> **WRITTEN TASK**
Rewrite the data below with every occurrence of "vinkelstikprop" replaced by "vinkelstik" and everything else unchanged. Include only the text, not the pictures.

> **INPUT FOR THIS TASK**
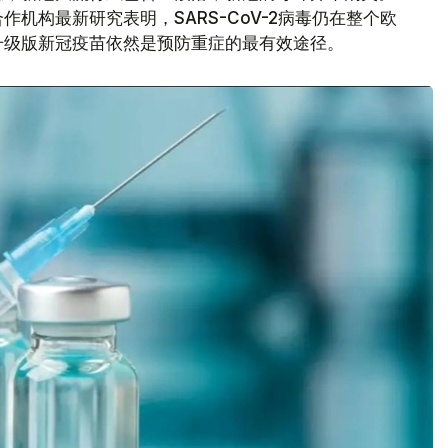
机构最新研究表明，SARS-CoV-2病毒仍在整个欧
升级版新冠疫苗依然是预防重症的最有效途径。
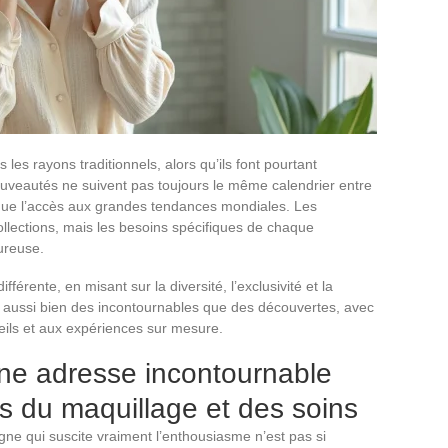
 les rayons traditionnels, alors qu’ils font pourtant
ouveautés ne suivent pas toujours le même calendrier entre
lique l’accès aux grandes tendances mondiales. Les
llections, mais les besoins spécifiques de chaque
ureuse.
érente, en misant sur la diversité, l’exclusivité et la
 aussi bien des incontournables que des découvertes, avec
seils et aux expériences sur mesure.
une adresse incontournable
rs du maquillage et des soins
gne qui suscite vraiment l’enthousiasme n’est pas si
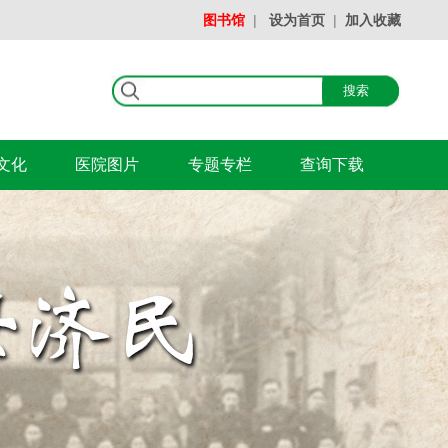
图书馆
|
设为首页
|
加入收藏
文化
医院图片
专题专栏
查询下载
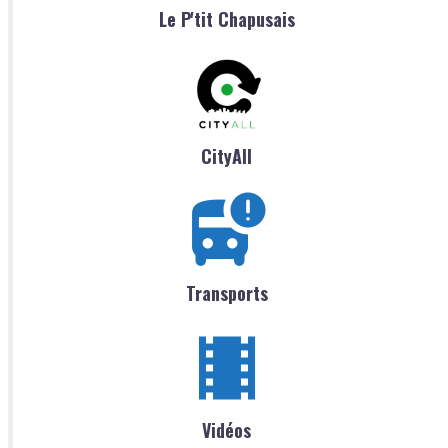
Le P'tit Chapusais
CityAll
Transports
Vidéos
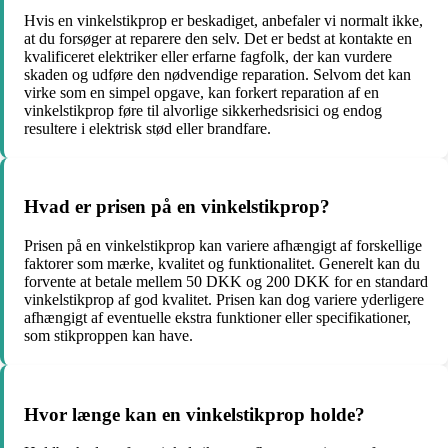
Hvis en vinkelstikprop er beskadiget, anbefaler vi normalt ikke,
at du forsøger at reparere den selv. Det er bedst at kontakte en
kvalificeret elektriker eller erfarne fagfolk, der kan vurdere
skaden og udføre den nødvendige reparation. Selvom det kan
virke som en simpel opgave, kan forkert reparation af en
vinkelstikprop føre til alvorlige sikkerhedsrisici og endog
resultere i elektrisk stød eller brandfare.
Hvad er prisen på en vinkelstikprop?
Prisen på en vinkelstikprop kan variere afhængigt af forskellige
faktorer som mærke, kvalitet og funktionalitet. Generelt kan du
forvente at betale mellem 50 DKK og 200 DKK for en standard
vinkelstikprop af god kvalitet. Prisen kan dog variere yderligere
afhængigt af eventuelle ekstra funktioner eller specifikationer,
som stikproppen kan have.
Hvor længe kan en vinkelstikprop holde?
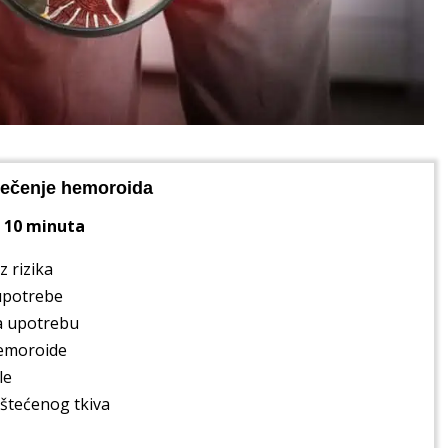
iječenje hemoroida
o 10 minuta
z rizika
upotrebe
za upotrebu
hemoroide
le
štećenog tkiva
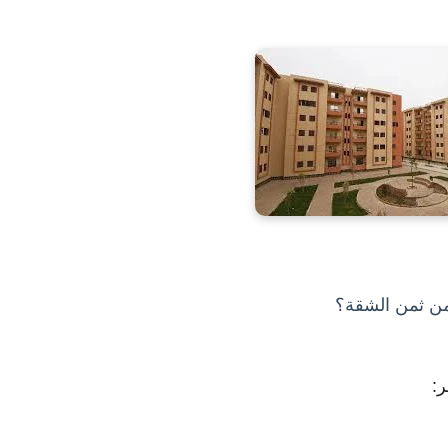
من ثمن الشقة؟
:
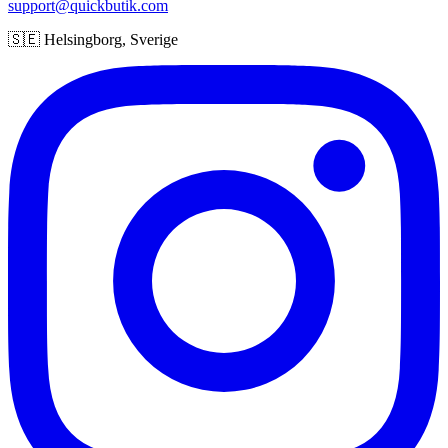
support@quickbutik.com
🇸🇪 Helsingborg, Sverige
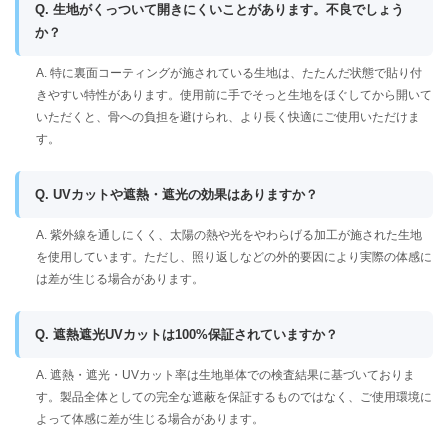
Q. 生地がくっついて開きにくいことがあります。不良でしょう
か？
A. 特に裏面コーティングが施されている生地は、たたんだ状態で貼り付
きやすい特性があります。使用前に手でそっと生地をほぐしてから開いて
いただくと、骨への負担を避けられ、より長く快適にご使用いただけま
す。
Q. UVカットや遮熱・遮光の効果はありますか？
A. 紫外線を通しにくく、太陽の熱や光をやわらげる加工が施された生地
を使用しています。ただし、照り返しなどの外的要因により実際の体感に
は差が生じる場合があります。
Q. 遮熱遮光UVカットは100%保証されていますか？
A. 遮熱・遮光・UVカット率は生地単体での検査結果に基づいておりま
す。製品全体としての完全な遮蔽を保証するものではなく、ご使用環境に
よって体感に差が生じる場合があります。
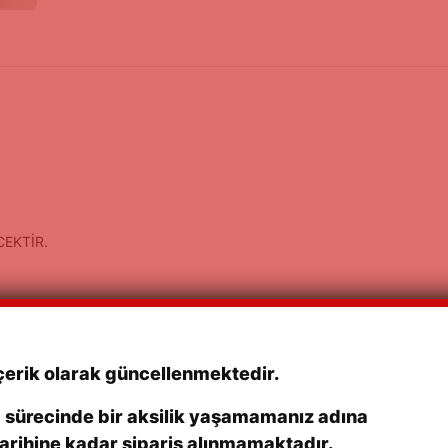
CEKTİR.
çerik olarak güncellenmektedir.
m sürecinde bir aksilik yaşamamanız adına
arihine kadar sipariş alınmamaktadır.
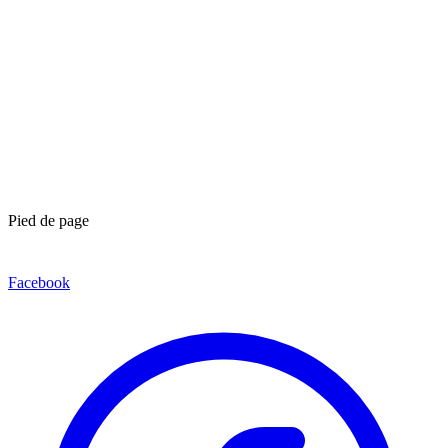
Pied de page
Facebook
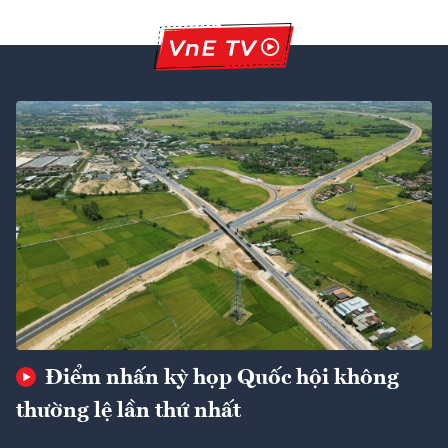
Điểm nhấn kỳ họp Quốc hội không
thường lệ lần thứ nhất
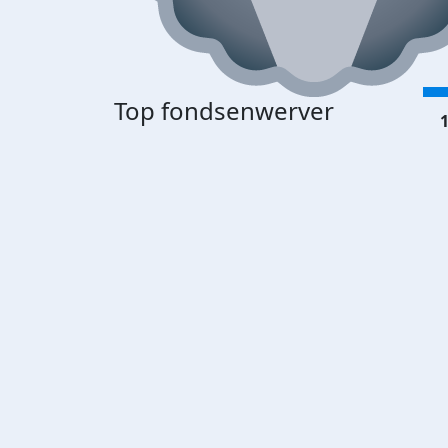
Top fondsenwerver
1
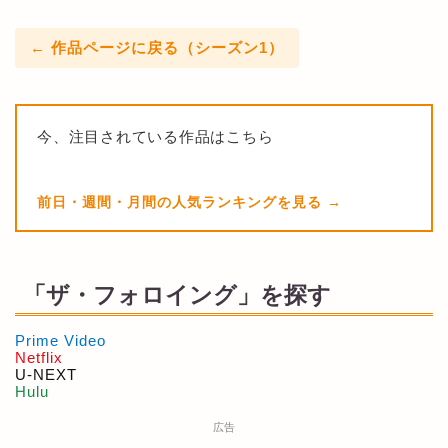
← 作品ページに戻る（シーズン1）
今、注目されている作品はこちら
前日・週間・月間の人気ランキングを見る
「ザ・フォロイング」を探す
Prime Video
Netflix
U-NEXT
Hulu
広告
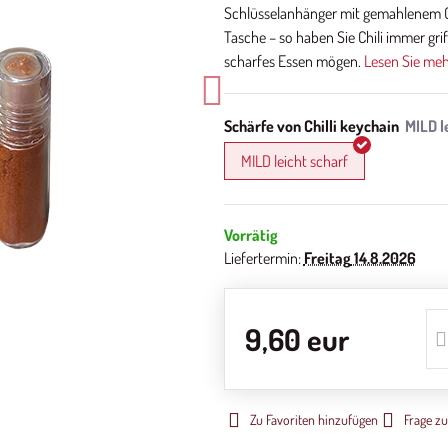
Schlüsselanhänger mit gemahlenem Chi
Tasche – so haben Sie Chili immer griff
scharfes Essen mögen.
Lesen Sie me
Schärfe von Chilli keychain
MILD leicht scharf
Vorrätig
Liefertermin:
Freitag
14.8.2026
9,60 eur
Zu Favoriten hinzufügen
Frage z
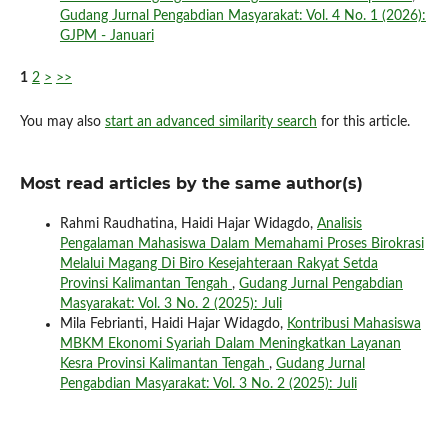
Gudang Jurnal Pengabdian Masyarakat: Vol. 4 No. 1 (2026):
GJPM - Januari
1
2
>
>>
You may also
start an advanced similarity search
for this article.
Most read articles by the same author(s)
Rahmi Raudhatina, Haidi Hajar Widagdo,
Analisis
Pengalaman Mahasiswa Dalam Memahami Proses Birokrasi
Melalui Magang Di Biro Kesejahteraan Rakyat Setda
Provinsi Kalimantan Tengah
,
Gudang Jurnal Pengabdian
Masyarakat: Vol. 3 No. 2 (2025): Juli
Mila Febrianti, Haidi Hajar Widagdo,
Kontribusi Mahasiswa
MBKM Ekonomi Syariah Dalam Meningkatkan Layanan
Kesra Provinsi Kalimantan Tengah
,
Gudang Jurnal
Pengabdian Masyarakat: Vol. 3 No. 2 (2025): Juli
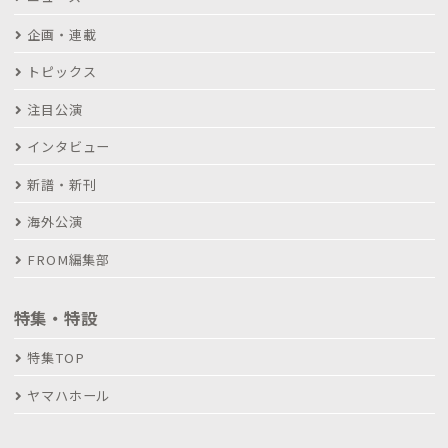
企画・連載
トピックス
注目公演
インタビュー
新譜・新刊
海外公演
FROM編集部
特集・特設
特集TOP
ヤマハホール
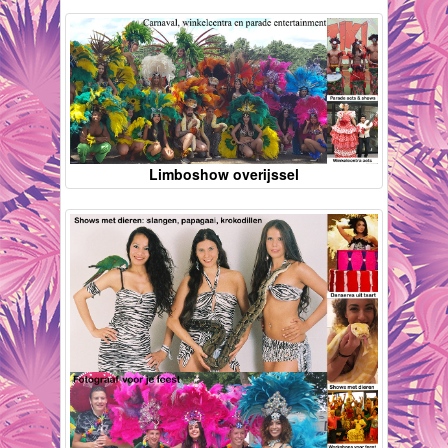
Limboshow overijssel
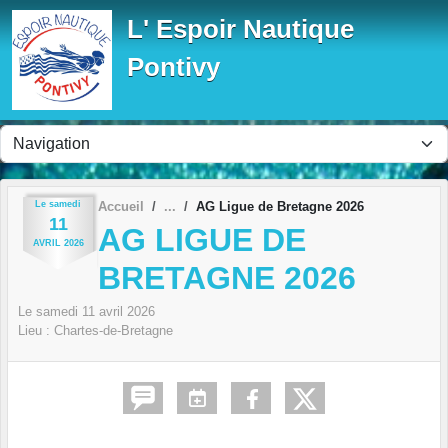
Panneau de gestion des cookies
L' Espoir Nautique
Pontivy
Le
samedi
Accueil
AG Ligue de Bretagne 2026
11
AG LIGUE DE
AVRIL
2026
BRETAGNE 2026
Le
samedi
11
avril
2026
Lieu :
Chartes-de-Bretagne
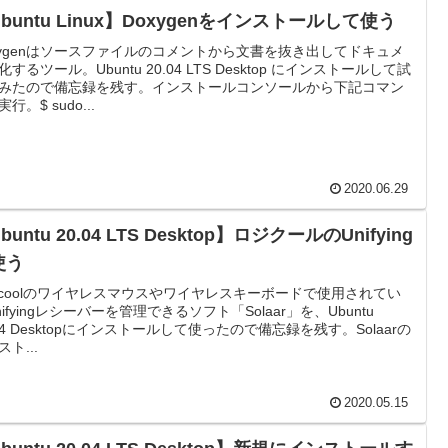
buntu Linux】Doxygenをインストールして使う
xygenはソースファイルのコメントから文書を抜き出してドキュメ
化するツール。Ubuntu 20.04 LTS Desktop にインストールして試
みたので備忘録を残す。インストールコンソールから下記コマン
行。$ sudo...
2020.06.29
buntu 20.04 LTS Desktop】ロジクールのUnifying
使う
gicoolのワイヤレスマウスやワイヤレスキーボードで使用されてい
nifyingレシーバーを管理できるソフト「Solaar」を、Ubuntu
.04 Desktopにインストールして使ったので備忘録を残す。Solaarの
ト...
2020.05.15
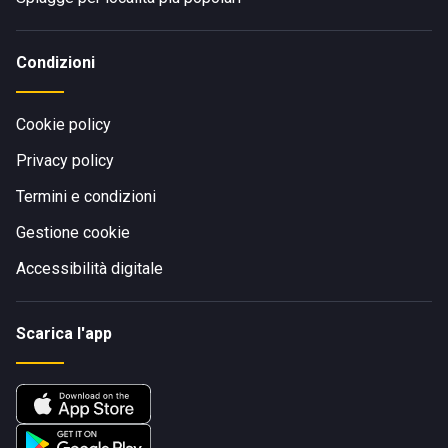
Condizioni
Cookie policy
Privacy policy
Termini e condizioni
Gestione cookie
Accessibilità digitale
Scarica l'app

> **YOUR RESPONSE**
机构最新研究表明，SARS-CoV-2病毒仍在整个欧
升级版新冠疫苗依然是预防重症的最有效途径。
 les rayons traditionnels, alors qu’ils font pourtant
ouveautés ne suivent pas toujours le même calendrier entre
lique l’accès aux grandes tendances mondiales. Les
llections, mais les besoins spécifiques de chaque
ureuse.
érente, en misant sur la diversité, l’exclusivité et la
 aussi bien des incontournables que des découvertes, avec
seils et aux expériences sur mesure.
une adresse incontournable
rs du maquillage et des soins
gne qui suscite vraiment l’enthousiasme n’est pas si
图书馆
|
设为首页
|
加入收藏
文化
医院图片
专题专栏
查询下载
Le P'tit Chapusais
CityAll
Transports
Vidéos
Hvis en vinkelstik er beskadiget, anbefaler vi normalt ikke,
at du forsøger at reparere den selv. Det er bedst at kontakte en
kvalificeret elektriker eller erfarne fagfolk, der kan vurdere
skaden og udføre den nødvendige reparation. Selvom det kan
virke som en simpel opgave, kan forkert reparation af en
vinkelstik føre til alvorlige sikkerhedsrisici og endog
resultere i elektrisk stød eller brandfare.
Hvad er prisen på en vinkelstik?
Prisen på en vinkelstik kan variere afhængigt af forskellige
faktorer som mærke, kvalitet og funktionalitet. Generelt kan du
forvente at betale mellem 50 DKK og 200 DKK for en standard
vinkelstik af god kvalitet. Prisen kan dog variere yderligere
afhængigt af eventuelle ekstra funktioner eller specifikationer,
som stikproppen kan have.
Hvor længe kan en vinkelstik holde?
iječenje hemoroida
o 10 minuta
z rizika
upotrebe
za upotrebu
hemoroide
le
štećenog tkiva
من ثمن الشقة؟
:
support@quickbutik.com
🇸🇪 Helsingborg, Sverige
Q. 生地がくっついて開きにくいことがあります。不良でしょう
か？
A. 特に裏面コーティングが施されている生地は、たたんだ状態で貼り付
きやすい特性があります。使用前に手でそっと生地をほぐしてから開いて
いただくと、骨への負担を避けられ、より長く快適にご使用いただけま
す。
Q. UVカットや遮熱・遮光の効果はありますか？
A. 紫外線を通しにくく、太陽の熱や光をやわらげる加工が施された生地
を使用しています。ただし、照り返しなどの外的要因により実際の体感に
は差が生じる場合があります。
Q. 遮熱遮光UVカットは100%保証されていますか？
A. 遮熱・遮光・UVカット率は生地単体での検査結果に基づいておりま
す。製品全体としての完全な遮蔽を保証するものではなく、ご使用環境に
よって体感に差が生じる場合があります。
CEKTİR.
çerik olarak güncellenmektedir.
m sürecinde bir aksilik yaşamamanız adına
arihine kadar sipariş alınmamaktadır.
Pied de page
Facebook
Điểm nhấn kỳ họp Quốc hội không
thường lệ lần thứ nhất
Top fondsenwerver
1
← 作品ページに戻る（シーズン1）
今、注目されている作品はこちら
前日・週間・月間の人気ランキングを見る
「ザ・フォロイング」を探す
Prime Video
Netflix
U-NEXT
Hulu
広告
Schlüsselanhänger mit gemahlenem Chi
Tasche – so haben Sie Chili immer griff
scharfes Essen mögen.
Lesen Sie me
Schärfe von Chilli keychain
MILD leicht scharf
Vorrätig
Liefertermin:
Freitag
14.8.2026
9,60 eur
Zu Favoriten hinzufügen
Frage z
Gudang Jurnal Pengabdian Masyarakat: Vol. 4 No. 1 (2026):
GJPM - Januari
1
2
>
>>
You may also
start an advanced similarity search
for this article.
Most read articles by the same author(s)
Rahmi Raudhatina, Haidi Hajar Widagdo,
Analisis
Pengalaman Mahasiswa Dalam Memahami Proses Birokrasi
Melalui Magang Di Biro Kesejahteraan Rakyat Setda
Provinsi Kalimantan Tengah
,
Gudang Jurnal Pengabdian
Masyarakat: Vol. 3 No. 2 (2025): Juli
Mila Febrianti, Haidi Hajar Widagdo,
Kontribusi Mahasiswa
MBKM Ekonomi Syariah Dalam Meningkatkan Layanan
Kesra Provinsi Kalimantan Tengah
,
Gudang Jurnal
Pengabdian Masyarakat: Vol. 3 No. 2 (2025): Juli
企画・連載
トピックス
注目公演
インタビュー
新譜・新刊
海外公演
FROM編集部
特集・特設
特集TOP
ヤマハホール
Limboshow overijssel
Panneau de gestion des cookies
L' Espoir Nautique
Pontivy
Le
samedi
Accueil
AG Ligue de Bretagne 2026
11
AG LIGUE DE
AVRIL
2026
BRETAGNE 2026
Le
samedi
11
avril
2026
Lieu :
Chartes-de-Bretagne
buntu Linux】Doxygenをインストールして使う
xygenはソースファイルのコメントから文書を抜き出してドキュメ
化するツール。Ubuntu 20.04 LTS Desktop にインストールして試
みたので備忘録を残す。インストールコンソールから下記コマン
行。$ sudo...
2020.06.29
buntu 20.04 LTS Desktop】ロジクールのUnifying
使う
gicoolのワイヤレスマウスやワイヤレスキーボードで使用されてい
nifyingレシーバーを管理できるソフト「Solaar」を、Ubuntu
.04 Desktopにインストールして使ったので備忘録を残す。Solaarの
ト...
2020.05.15
Condizioni
Cookie policy
Privacy policy
Termini e condizioni
Gestione cookie
Accessibilità digitale
Scarica l'app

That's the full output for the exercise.